I have been stealing some milk for myself. Sure brought back some memories.

We still have a lot of cows to calve. I am going to let this calf nurse alone for now, keeping in mind I could have a twin or a heifer who rejects a calf. I also have some friends who may need to put a calf on her.

The Jersey had her second calf last June and is still giving 44 pounds of milk per day. The calf is only 14 days old. I did not know if he could handle that much milk. He can. It will be interesting to see how fast he grows if he stays on her by himself.

The last time I had nurse cows we raised 7 calves on two cows. That was when we could buy a beef calf for $75.

The poor cow is having to adjust to the nursing and the udder butting.


----------



## Swv.farmer (Jan 2, 2016)

I always wanted a nurse cow just to have one around.
Their isn't anything no prettier than a big Jersey cow


----------



## Bgriffin856 (Nov 13, 2013)

I have read a few articles where some dairies use older, two or three quarter or high scc cows to raise dairy calves on. Anywhere from 4-6 calves per cow.

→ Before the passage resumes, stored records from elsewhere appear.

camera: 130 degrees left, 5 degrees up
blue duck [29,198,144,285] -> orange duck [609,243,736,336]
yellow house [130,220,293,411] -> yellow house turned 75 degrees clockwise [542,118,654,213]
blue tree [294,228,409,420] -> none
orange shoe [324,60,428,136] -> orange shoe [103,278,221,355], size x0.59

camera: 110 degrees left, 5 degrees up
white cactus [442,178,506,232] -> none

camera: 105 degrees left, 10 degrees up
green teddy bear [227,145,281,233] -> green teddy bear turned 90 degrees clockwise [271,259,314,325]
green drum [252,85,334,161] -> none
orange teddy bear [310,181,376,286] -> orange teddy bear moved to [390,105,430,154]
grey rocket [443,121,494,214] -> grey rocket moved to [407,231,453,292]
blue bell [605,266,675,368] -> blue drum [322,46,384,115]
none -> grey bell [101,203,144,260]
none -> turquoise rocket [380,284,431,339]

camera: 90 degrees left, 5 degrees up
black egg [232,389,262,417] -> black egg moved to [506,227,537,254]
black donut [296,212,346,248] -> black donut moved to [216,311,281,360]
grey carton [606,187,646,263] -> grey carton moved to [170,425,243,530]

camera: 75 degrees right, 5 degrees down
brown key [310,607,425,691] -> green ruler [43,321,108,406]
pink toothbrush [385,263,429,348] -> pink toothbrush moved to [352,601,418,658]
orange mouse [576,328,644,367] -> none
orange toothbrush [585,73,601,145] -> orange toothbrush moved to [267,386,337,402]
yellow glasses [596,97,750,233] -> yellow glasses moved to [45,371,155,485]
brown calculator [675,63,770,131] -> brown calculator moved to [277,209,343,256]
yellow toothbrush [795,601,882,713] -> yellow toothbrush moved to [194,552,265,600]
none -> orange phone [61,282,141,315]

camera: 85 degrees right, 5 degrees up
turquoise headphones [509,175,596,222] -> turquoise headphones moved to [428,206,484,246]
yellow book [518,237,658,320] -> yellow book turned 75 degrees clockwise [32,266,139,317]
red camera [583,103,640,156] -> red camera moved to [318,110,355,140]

Jerseys usually have more motherly instincts compared to other dairy breeds


----------



## stack em up (Mar 7, 2013)

If I would dairy, Jerseys would be my choice. Dad had Holsteins, but they bred the longevity out of them years ago in favor of a high producing bag of bones. Grandpa had Guernseys too, Dad HATED them. Mean old cusses that would just as soon kick you as look at you.


----------



## urednecku (Oct 18, 2010)

If I had a milk cow, I'd be big as the barn. *LOVE fresh milk!!* Not so much the store-bought stuff.


----------



## The saint (Oct 4, 2015)

Our first calf Jersey raised 4 calves this year.


----------



## lcjaynes (Jul 25, 2014)

Our Jersey raised four calves a year and kept two families in milk, besides teaching 8 and 10 year old boys to milk. She was gold.


----------